Pronto soccorso chiuso per ristrutturazione. E’ quello dell’ortopedico Gaetano Pini di Milano, che dal prossimo 30 giugno chiuderà i battenti per due mesi e mezzo: la riapertura, al momento, è prevista per il 7 settembre prossimo. Obiettivo, rivedere e riorganizzare del tutto il reparto di emergenza, puntando sull’umanizzazione degli spazi: di qui, il trasferimento delle attività del pronto soccorso nell’altro presidio che dipende dall’Asst del Pini, il Cto, il centro traumatologico che si trova in zona Bicocca, in via Bignami.

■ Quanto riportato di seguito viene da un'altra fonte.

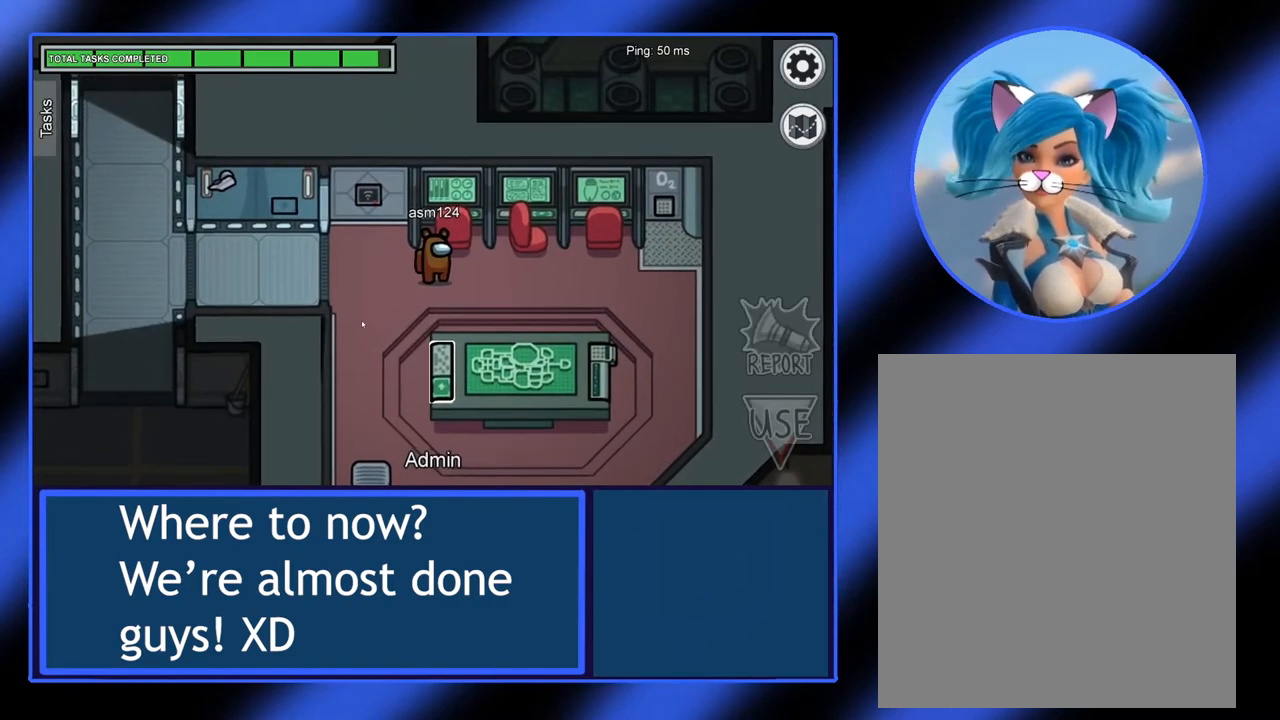
{"keys": [], "mouse": ["left"], "events": [[217, "mouse_left", "down"]]}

Il Pini è un presidio centralissimo a Milano, in via Quadronno, alle spalle della fermata del metrò Crocetta. Un punto di riferimento per l’ortopedia milanese e lombarda, che spesso collabora anche con il vicino Policlinico di via Sforza: in queste settimane, per esempio, le equipe del Pini e del Policlinico stanno collaborando per curare la 15 enne Asel, una dei tre minori arrivati da Gaza la scorsa settimana - gli altri sono Adam, l’undicenne figlio della pediatra Alaa Al-Najjar unico superstite dopo la morte dei suoi nove fratelli e sorelle e ora ricoverato al Niguarda, e la dodicenne Nahel ricoverata al Papa Giovanni di Bergamo - e al momento ricoverata nella Chirurgia pediatrica di via Sforza.